_EXTRACTED MATERIAL_.
########

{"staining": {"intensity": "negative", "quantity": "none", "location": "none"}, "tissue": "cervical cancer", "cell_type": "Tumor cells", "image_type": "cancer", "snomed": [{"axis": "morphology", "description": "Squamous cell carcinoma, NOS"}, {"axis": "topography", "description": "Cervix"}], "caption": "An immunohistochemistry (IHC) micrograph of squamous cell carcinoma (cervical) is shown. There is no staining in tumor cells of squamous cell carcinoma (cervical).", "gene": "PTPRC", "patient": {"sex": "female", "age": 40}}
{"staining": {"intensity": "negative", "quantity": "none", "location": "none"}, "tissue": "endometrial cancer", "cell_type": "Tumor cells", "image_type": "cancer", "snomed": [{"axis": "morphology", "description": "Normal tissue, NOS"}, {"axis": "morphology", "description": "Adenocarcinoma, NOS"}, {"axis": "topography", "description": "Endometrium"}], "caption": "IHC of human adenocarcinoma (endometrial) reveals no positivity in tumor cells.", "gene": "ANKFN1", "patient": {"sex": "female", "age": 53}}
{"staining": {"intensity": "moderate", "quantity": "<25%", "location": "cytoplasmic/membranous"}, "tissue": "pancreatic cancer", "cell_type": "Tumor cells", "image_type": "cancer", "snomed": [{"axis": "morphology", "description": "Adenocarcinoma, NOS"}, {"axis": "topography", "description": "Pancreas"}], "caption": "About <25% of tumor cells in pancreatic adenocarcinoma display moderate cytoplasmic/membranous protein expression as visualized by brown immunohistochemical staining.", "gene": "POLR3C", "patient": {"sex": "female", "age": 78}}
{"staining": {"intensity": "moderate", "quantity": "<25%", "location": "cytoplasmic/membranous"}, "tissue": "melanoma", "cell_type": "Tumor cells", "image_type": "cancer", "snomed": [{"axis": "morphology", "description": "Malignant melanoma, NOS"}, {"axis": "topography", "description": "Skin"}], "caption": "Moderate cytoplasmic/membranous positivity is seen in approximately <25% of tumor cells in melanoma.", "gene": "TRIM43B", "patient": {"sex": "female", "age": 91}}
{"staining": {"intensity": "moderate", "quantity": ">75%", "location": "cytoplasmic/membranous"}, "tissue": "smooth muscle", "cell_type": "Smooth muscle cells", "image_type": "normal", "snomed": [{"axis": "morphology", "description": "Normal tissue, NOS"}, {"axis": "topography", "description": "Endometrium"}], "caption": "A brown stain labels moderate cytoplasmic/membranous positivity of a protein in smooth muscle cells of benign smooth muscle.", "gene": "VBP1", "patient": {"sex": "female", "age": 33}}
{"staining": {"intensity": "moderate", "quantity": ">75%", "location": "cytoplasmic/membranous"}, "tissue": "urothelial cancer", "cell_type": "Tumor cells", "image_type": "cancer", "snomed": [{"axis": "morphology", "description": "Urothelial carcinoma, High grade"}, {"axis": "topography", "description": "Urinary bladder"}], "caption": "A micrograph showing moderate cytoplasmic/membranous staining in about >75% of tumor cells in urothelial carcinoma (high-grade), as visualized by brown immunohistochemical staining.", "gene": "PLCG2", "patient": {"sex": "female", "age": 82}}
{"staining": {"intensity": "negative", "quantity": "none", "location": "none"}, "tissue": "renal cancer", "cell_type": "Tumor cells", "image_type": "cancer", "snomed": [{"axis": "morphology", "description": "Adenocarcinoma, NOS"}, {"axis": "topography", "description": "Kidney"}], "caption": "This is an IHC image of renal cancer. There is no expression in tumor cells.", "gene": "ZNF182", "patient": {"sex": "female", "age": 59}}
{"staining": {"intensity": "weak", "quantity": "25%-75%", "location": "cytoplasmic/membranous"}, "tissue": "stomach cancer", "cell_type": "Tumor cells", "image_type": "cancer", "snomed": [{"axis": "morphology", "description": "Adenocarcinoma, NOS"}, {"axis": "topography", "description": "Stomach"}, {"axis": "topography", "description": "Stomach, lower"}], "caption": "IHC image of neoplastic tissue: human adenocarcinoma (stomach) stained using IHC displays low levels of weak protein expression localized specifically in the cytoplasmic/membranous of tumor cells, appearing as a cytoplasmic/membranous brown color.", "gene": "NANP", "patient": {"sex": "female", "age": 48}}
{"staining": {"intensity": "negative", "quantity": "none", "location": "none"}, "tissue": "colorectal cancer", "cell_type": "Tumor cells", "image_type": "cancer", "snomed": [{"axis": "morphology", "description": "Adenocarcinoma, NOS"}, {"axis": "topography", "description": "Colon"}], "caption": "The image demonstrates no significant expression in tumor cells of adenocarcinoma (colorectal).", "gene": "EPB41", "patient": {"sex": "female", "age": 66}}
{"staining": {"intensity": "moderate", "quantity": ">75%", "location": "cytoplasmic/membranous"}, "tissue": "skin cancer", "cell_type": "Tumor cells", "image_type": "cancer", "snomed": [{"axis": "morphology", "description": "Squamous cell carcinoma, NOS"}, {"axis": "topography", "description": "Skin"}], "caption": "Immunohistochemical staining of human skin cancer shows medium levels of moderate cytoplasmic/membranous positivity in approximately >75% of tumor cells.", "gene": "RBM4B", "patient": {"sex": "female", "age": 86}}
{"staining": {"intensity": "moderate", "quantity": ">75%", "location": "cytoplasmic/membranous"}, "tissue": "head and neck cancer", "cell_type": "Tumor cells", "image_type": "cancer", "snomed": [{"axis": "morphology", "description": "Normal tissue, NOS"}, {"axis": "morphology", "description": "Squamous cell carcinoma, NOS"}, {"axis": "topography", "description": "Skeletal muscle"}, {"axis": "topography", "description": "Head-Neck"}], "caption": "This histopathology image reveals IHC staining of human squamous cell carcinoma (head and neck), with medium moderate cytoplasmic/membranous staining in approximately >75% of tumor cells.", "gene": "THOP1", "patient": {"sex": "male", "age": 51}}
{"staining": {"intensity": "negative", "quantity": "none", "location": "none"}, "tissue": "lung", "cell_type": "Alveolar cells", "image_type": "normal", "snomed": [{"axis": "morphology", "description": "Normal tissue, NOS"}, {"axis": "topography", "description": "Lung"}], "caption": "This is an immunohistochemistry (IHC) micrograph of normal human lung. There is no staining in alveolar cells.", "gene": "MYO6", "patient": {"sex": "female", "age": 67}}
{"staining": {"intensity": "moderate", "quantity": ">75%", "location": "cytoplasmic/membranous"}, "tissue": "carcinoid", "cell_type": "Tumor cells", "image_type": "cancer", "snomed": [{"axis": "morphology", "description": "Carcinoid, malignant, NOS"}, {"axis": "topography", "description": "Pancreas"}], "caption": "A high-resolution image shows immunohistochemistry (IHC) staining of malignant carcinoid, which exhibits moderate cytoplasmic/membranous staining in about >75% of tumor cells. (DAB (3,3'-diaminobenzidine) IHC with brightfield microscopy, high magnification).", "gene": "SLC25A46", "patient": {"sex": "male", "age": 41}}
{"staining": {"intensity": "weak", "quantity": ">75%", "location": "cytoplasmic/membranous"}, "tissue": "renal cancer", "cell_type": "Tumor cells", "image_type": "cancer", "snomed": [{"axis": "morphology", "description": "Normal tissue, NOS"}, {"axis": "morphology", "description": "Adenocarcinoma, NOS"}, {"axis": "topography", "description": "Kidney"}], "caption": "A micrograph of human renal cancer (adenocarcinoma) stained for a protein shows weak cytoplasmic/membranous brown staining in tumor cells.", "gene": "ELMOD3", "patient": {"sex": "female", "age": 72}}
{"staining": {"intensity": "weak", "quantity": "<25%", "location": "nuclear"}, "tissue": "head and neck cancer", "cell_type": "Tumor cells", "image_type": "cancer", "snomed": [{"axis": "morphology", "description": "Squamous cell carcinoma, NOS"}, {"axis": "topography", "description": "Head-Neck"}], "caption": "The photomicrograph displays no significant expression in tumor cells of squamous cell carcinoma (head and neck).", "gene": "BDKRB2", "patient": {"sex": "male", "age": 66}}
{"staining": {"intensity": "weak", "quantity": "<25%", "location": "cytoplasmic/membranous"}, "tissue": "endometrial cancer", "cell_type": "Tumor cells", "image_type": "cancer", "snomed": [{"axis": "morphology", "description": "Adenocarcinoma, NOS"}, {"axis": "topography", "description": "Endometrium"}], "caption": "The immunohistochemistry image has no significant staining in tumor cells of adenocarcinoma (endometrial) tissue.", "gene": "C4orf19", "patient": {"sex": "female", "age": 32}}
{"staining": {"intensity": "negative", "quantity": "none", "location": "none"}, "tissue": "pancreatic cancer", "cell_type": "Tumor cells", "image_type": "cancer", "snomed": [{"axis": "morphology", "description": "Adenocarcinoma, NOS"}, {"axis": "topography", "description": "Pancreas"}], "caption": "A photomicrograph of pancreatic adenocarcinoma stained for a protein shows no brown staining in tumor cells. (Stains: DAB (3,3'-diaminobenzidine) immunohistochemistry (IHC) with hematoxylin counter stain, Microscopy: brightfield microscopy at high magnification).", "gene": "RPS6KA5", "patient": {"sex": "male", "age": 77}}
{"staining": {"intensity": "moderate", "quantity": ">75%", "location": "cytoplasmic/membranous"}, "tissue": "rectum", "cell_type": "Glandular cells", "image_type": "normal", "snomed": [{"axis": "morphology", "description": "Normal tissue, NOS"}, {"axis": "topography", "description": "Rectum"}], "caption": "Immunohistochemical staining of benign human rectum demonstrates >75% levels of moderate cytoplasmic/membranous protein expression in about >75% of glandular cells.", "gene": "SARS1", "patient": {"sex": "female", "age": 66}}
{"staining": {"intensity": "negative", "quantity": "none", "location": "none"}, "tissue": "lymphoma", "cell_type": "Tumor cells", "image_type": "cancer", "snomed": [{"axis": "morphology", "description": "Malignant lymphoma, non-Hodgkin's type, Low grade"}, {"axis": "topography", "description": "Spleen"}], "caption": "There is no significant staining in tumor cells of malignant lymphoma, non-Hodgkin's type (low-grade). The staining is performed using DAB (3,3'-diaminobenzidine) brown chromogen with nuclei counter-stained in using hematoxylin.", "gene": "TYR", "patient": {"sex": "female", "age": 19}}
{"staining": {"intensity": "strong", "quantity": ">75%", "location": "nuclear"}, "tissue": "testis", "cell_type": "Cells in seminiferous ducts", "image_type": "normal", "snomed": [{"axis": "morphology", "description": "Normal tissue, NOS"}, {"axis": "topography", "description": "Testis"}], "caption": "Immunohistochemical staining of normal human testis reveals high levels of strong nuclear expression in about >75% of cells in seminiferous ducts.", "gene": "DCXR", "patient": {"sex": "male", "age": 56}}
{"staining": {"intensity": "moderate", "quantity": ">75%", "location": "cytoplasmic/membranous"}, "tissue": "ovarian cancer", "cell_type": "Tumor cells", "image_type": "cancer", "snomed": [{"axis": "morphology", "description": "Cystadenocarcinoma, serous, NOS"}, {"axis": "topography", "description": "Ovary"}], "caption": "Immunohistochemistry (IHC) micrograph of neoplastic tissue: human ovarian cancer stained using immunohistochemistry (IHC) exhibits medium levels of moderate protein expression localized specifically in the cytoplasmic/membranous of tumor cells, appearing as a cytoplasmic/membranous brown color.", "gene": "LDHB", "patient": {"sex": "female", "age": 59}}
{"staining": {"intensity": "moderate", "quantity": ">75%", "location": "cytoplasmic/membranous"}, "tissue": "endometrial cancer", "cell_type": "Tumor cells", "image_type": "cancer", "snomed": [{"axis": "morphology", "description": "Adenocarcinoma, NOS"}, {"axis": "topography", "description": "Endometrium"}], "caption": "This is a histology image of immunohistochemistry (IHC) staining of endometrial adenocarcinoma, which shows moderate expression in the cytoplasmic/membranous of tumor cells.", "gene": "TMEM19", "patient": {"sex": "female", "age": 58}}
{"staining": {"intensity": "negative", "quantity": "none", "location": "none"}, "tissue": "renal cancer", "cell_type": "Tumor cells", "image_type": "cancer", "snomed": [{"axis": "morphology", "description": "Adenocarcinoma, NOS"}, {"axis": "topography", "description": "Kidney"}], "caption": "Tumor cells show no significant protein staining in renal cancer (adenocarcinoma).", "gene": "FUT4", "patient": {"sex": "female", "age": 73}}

########

_EXERCISE AIM_. Would you please copy, word for word, everything above from the line containing "photomicrograph of pancreatic" down to the line containing "staining of benign", those two lines included?

_EXERCISE SOLUTION_.
{"staining": {"intensity": "negative", "quantity": "none", "location": "none"}, "tissue": "pancreatic cancer", "cell_type": "Tumor cells", "image_type": "cancer", "snomed": [{"axis": "morphology", "description": "Adenocarcinoma, NOS"}, {"axis": "topography", "description": "Pancreas"}], "caption": "A photomicrograph of pancreatic adenocarcinoma stained for a protein shows no brown staining in tumor cells. (Stains: DAB (3,3'-diaminobenzidine) immunohistochemistry (IHC) with hematoxylin counter stain, Microscopy: brightfield microscopy at high magnification).", "gene": "RPS6KA5", "patient": {"sex": "male", "age": 77}}
{"staining": {"intensity": "moderate", "quantity": ">75%", "location": "cytoplasmic/membranous"}, "tissue": "rectum", "cell_type": "Glandular cells", "image_type": "normal", "snomed": [{"axis": "morphology", "description": "Normal tissue, NOS"}, {"axis": "topography", "description": "Rectum"}], "caption": "Immunohistochemical staining of benign human rectum demonstrates >75% levels of moderate cytoplasmic/membranous protein expression in about >75% of glandular cells.", "gene": "SARS1", "patient": {"sex": "female", "age": 66}}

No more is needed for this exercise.